1. This site uses cookies. By continuing to use this site, you are agreeing to our use of cookies. Learn More.

How to debug spontaneous reboot?

Discussion in 'Tomato Firmware' started by chrcoluk, Sep 1, 2013.

  1. chrcoluk

    chrcoluk Reformed Router Member

    Router rebooted approx 15 hours ago, I noticed when I seen my custom ppp settings were lost (have to be manually applied as ginterface doesnt supposrt 1500byte pppoe mtu).

    Of course it seems logs write to ram or something as they only go back to the start of the boot process.

    So I need help.

    I am using shibby 112 AIO on the RT-N16.

    No torrents or anything else that uses a lot of connections, connection is mostly idle or web browsing with occasional downloading.
    No QoS
    Only a handful of port forwards.
    Time-waits I reduced to 30 sec timeout, I think rest of connection settings left same. # of connections seems always under 100.
    cifs in use to store traffic stats.
    no vpn in use.
    no usb in use.

    Basically I want to be able to store the log so it survives reboot, maybe using cifs path? if not whats best way?
    Ideas of likely cause of reboot?

    Also ideas of how to run commands before wan is brought up automatically (setting mtu size for eth0 and vlan2). Has to be before wan is up, if run when ppp0 is up then ppp0 restarts.

    I was awake when it rebooted, very likely was using the net and obviously didnt notice it rebooted at the time. What I cant be sure of is if I had a wireless device using the net at the time, I downloaded a few apps to my phone but cant remember the time I did it. But connecitvity wasnt interrupted whilst using the phone.

    I am using CTF, although I suspect its been auto disabled as I have working traffic graphs.
     
    Last edited by a moderator: Sep 1, 2013
  2. koitsu

    koitsu Network Guru Member

    The most likely causes of reboots of this nature are either a) hardware malfunction or b) kernel panics.

    There is no logging capability to "debug" either of these without serial console.
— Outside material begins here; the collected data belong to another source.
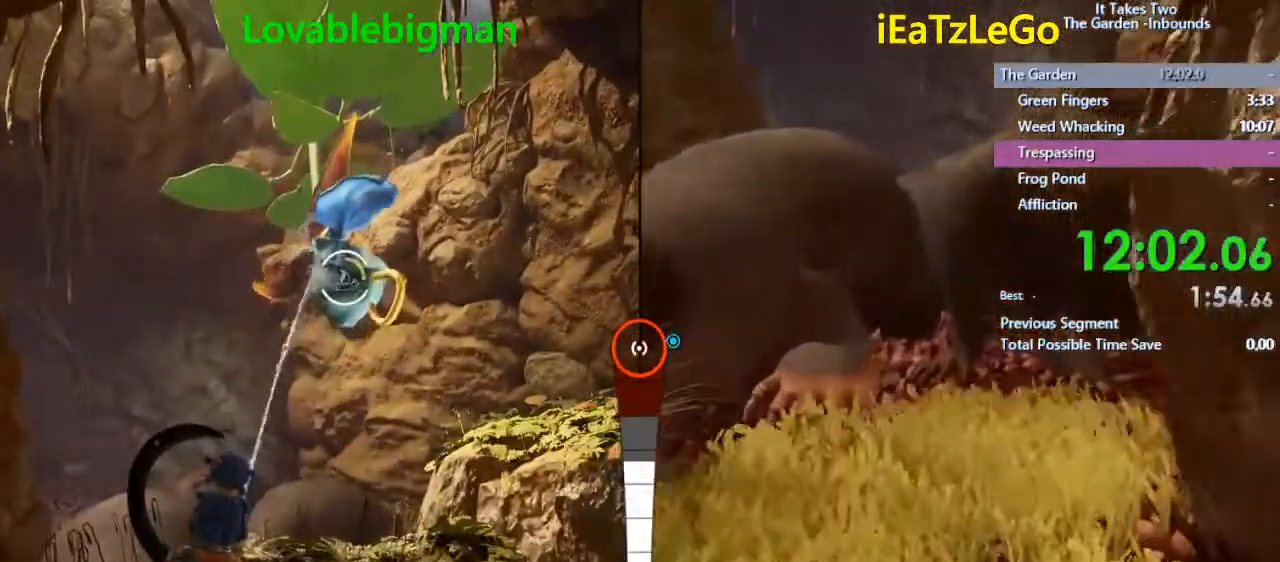
{"buttons": ["L2", "R2"], "left_stick": "center", "right_stick": "center", "events": []}
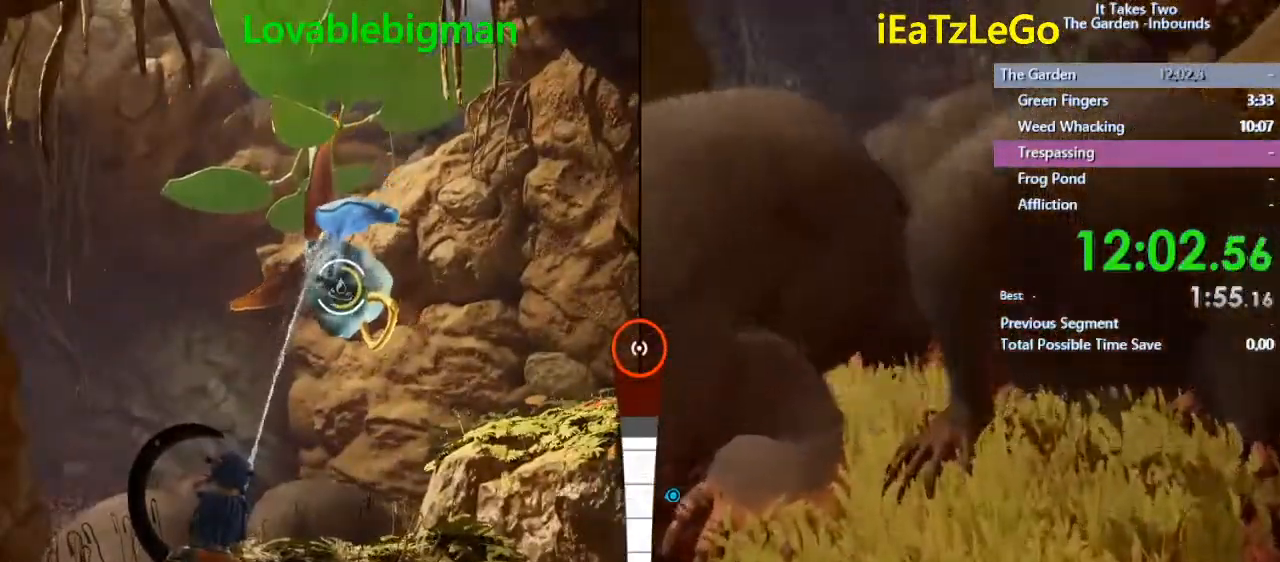
{"buttons": ["L2", "R2"], "left_stick": "center", "right_stick": "center", "events": []}
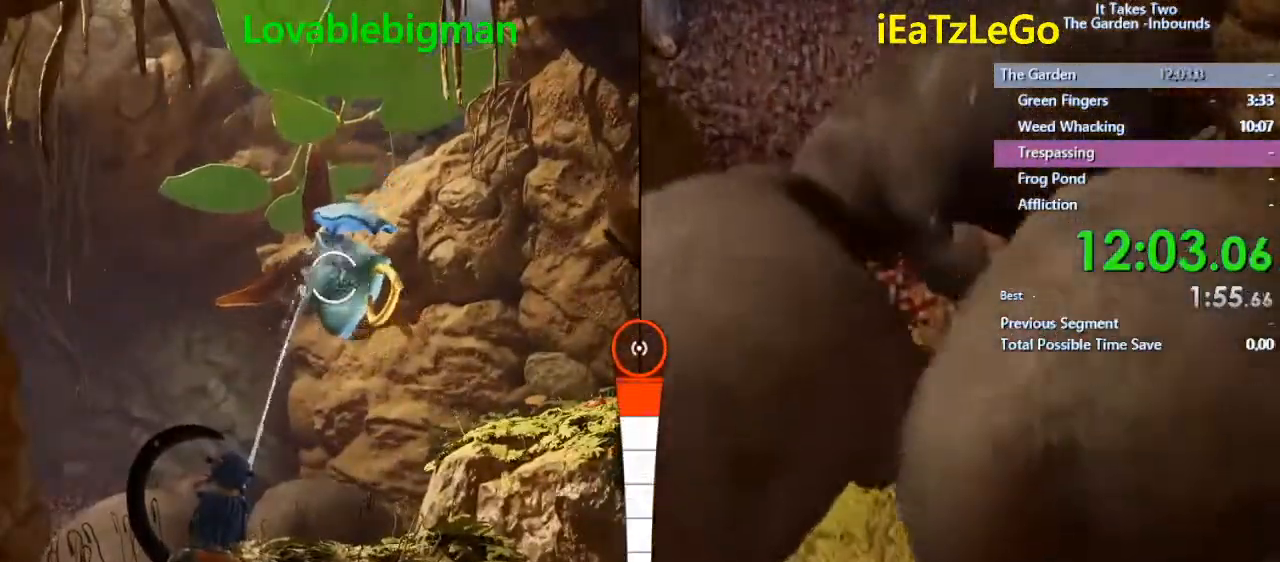
{"buttons": [], "left_stick": "up", "right_stick": "down-right", "events": [[267, "R2", "up"], [367, "L2", "up"], [467, "left_stick", "up"], [467, "right_stick", "down-right"]]}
    You're welcome to implement logging via syslog to a remote system, store logs on a CIFS share or a USB-backed filesystem, but it won't help in either of the above cases. All you'll see in the logs is indication that yes, the system did restart somehow -- you won't know the root cause because with (a) the hardware is flaking out, and with (b) the kernel crashes thus logging code (to a file, etc.) cannot be executed safely by the kernel.

    And even if you did have serial console, the existing versions of Tomato do not include all the necessary debugging symbols to provide a good stack trace ("call trace") to determine what/where the offending code is, as proven here:

    http://www.linksysinfo.org/index.ph...g-ipv6-shibbby-110-vpn-en-asus-rt-n66u.68750/

    So in short, there is no easy, or even "moderate" way to debug this kind of problem. You can rule out hardware issues, however, by doing an RMA with Asus and get a replacement device. If the replacement has the same issue, then you know it's likely software/a kernel panic. Your only choice then is to start "messing around" with features/etc. to see if you can figure out which ones relieve the issue, or try different firmware builds (from other authors) or older versions.
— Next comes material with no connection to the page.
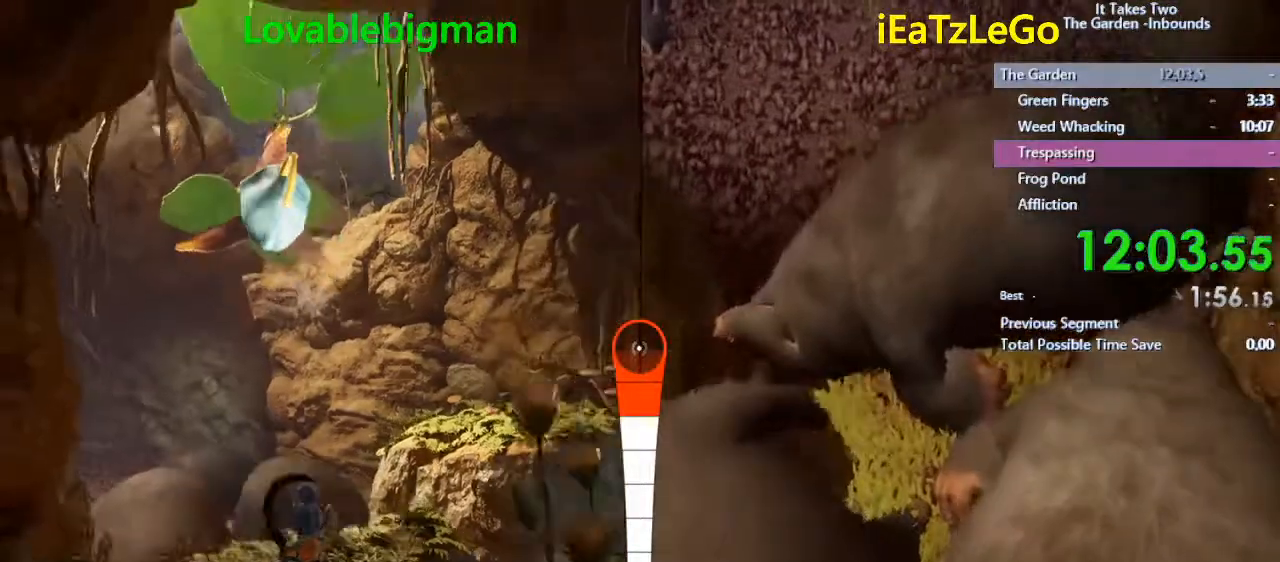
{"buttons": [], "left_stick": "up", "right_stick": "center", "events": [[367, "right_stick", "center"]]}
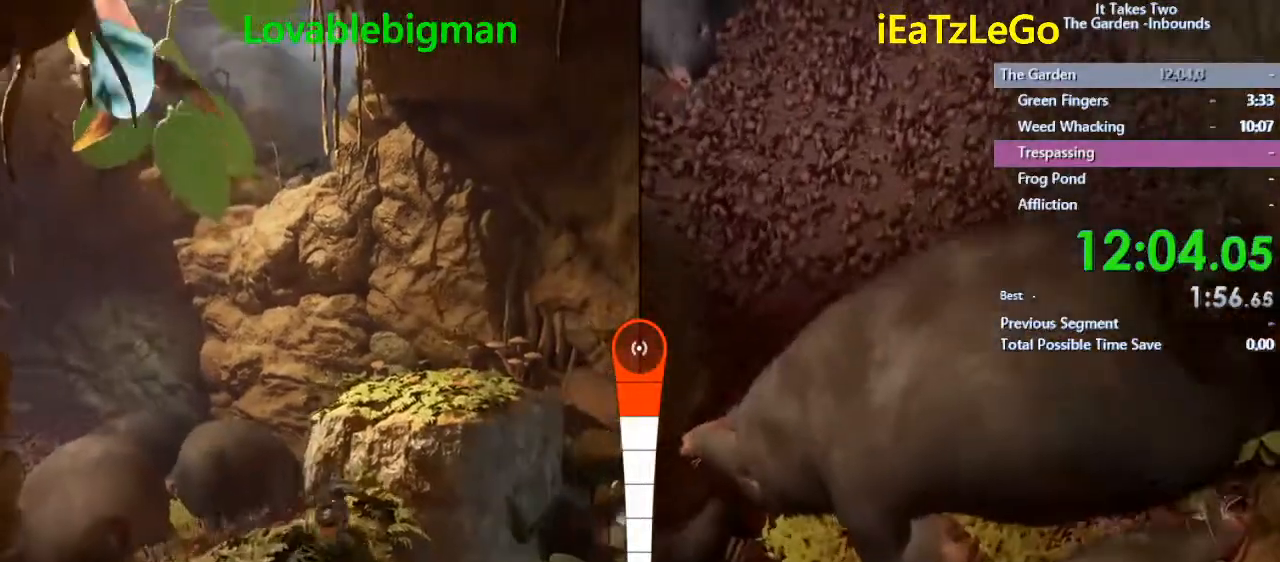
{"buttons": ["CROSS"], "left_stick": "up", "right_stick": "center", "events": [[333, "CROSS", "down"]]}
    I cannot help past this point.
     
  3. RMerlin

    RMerlin Network Guru Member

    The only way to truly debug such issues is by connecting a serial cable to your router, so you can see the error panic message that caused the reboot.
     
  4. chrcoluk

    chrcoluk Reformed Router Member

    ok thanks guys, for now I have done a couple of things.
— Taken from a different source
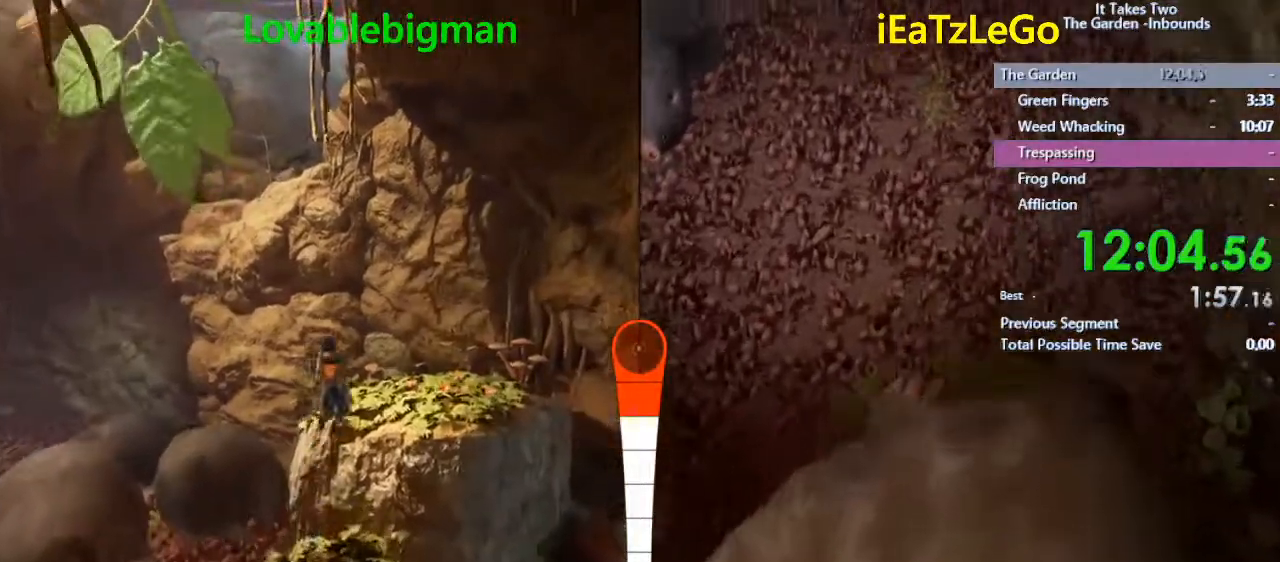
{"buttons": ["CROSS"], "left_stick": "up", "right_stick": "center", "events": [[200, "CROSS", "up"], [333, "CROSS", "down"]]}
    reduced the other time out values.
    reduced the max connection limit from 8192 (which toastman I seen has said is too high)
    reduced the hashtable to 1/8th of connection limit.

    Plus I noticed when I browsed using firefox there was a surge of udp unreplied connections eg. loading a youtube video made approx 80 udp unreplied connections, I traced this down to firefox's dns prefetch feature and the amount of connections seems to match how many links are on the page, I think firefox is buggy as not only are all the links the same domain name (youtube.com) but that domain should already be cached in the browser yet it would appear 80 seperate dns lookups were been sent externally to the router for the same domain name. I have disabled dns prefetch now in firefox.

    I am considering changing to a different built of tomato, I want one that has a vpn client (although I dont currently use it) but I am happy to ditch the bittorent client and a few other features). But still want one that has the ppp client. It seems with shibby if you want one you have to have both.

    in terms of kernel debugging, on linux/bsd and even windows usually its possible to have a kernel dump its data on a panic, is it possible (at least in a future version of tomato) that it could be made so a usb stick mounts a swap partition and if a kernel panic occurs the contents is dumped to the swap partition. Also in terms of logging the reason I wanted it (whilst I agree in a kernel panic situation logging becomes unreliable or non existant) is that the logging prior to a panic might give clues as to trigger of a panic.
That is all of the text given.